§ **WHAT YOU SHOULD DO**:
Render every line of the rows below as a Markdown table with the columns Row and Line, numbering the lines in order and leaving out any blank lines.
****************************************
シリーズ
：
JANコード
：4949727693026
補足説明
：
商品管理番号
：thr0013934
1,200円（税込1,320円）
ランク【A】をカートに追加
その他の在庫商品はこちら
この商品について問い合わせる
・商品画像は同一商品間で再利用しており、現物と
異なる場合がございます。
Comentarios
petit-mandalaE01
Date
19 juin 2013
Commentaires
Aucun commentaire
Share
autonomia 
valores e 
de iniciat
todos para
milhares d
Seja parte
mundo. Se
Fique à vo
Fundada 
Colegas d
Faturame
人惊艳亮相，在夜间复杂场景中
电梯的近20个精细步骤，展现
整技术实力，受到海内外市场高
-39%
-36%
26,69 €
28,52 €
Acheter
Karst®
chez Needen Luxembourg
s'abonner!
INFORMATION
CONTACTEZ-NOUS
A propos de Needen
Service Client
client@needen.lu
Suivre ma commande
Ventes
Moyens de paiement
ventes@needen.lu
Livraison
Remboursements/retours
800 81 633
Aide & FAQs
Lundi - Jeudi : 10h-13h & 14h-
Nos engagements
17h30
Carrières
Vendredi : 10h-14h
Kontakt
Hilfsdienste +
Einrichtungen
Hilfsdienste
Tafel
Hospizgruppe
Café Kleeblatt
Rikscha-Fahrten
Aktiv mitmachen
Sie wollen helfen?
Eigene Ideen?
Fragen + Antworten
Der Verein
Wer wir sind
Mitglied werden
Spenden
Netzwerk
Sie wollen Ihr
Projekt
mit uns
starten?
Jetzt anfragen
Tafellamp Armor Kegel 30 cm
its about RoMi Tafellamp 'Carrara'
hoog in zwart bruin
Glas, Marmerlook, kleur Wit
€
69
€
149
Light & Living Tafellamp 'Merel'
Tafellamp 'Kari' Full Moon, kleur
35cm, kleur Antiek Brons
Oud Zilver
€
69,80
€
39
****************************************
§ **EXERCISE RESULT**:
| Row | Line |
|---|---|
| 1 | シリーズ |
| 2 | ： |
| 3 | JANコード |
| 4 | ：4949727693026 |
| 5 | 補足説明 |
| 6 | ： |
| 7 | 商品管理番号 |
| 8 | ：thr0013934 |
| 9 | 1,200円（税込1,320円） |
| 10 | ランク【A】をカートに追加 |
| 11 | その他の在庫商品はこちら |
| 12 | この商品について問い合わせる |
| 13 | ・商品画像は同一商品間で再利用しており、現物と |
| 14 | 異なる場合がございます。 |
| 15 | Comentarios |
| 16 | petit-mandalaE01 |
| 17 | Date |
| 18 | 19 juin 2013 |
| 19 | Commentaires |
| 20 | Aucun commentaire |
| 21 | Share |
| 22 | autonomia  |
| 23 | valores e  |
| 24 | de iniciat |
| 25 | todos para |
| 26 | milhares d |
| 27 | Seja parte |
| 28 | mundo. Se |
| 29 | Fique à vo |
| 30 | Fundada  |
| 31 | Colegas d |
| 32 | Faturame |
| 33 | 人惊艳亮相，在夜间复杂场景中 |
| 34 | 电梯的近20个精细步骤，展现 |
| 35 | 整技术实力，受到海内外市场高 |
| 36 | -39% |
| 37 | -36% |
| 38 | 26,69 € |
| 39 | 28,52 € |
| 40 | Acheter |
| 41 | Karst® |
| 42 | chez Needen Luxembourg |
| 43 | s'abonner! |
| 44 | INFORMATION |
| 45 | CONTACTEZ-NOUS |
| 46 | A propos de Needen |
| 47 | Service Client |
| 48 | client@needen.lu |
| 49 | Suivre ma commande |
| 50 | Ventes |
| 51 | Moyens de paiement |
| 52 | ventes@needen.lu |
| 53 | Livraison |
| 54 | Remboursements/retours |
| 55 | 800 81 633 |
| 56 | Aide & FAQs |
| 57 | Lundi - Jeudi : 10h-13h & 14h- |
| 58 | Nos engagements |
| 59 | 17h30 |
| 60 | Carrières |
| 61 | Vendredi : 10h-14h |
| 62 | Kontakt |
| 63 | Hilfsdienste + |
| 64 | Einrichtungen |
| 65 | Hilfsdienste |
| 66 | Tafel |
| 67 | Hospizgruppe |
| 68 | Café Kleeblatt |
| 69 | Rikscha-Fahrten |
| 70 | Aktiv mitmachen |
| 71 | Sie wollen helfen? |
| 72 | Eigene Ideen? |
| 73 | Fragen + Antworten |
| 74 | Der Verein |
| 75 | Wer wir sind |
| 76 | Mitglied werden |
| 77 | Spenden |
| 78 | Netzwerk |
| 79 | Sie wollen Ihr |
| 80 | Projekt |
| 81 | mit uns |
| 82 | starten? |
| 83 | Jetzt anfragen |
| 84 | Tafellamp Armor Kegel 30 cm |
| 85 | its about RoMi Tafellamp 'Carrara' |
| 86 | hoog in zwart bruin |
| 87 | Glas, Marmerlook, kleur Wit |
| 88 | € |
| 89 | 69 |
| 90 | € |
| 91 | 149 |
| 92 | Light & Living Tafellamp 'Merel' |
| 93 | Tafellamp 'Kari' Full Moon, kleur |
| 94 | 35cm, kleur Antiek Brons |
| 95 | Oud Zilver |
| 96 | € |
| 97 | 69,80 |
| 98 | € |
| 99 | 39 |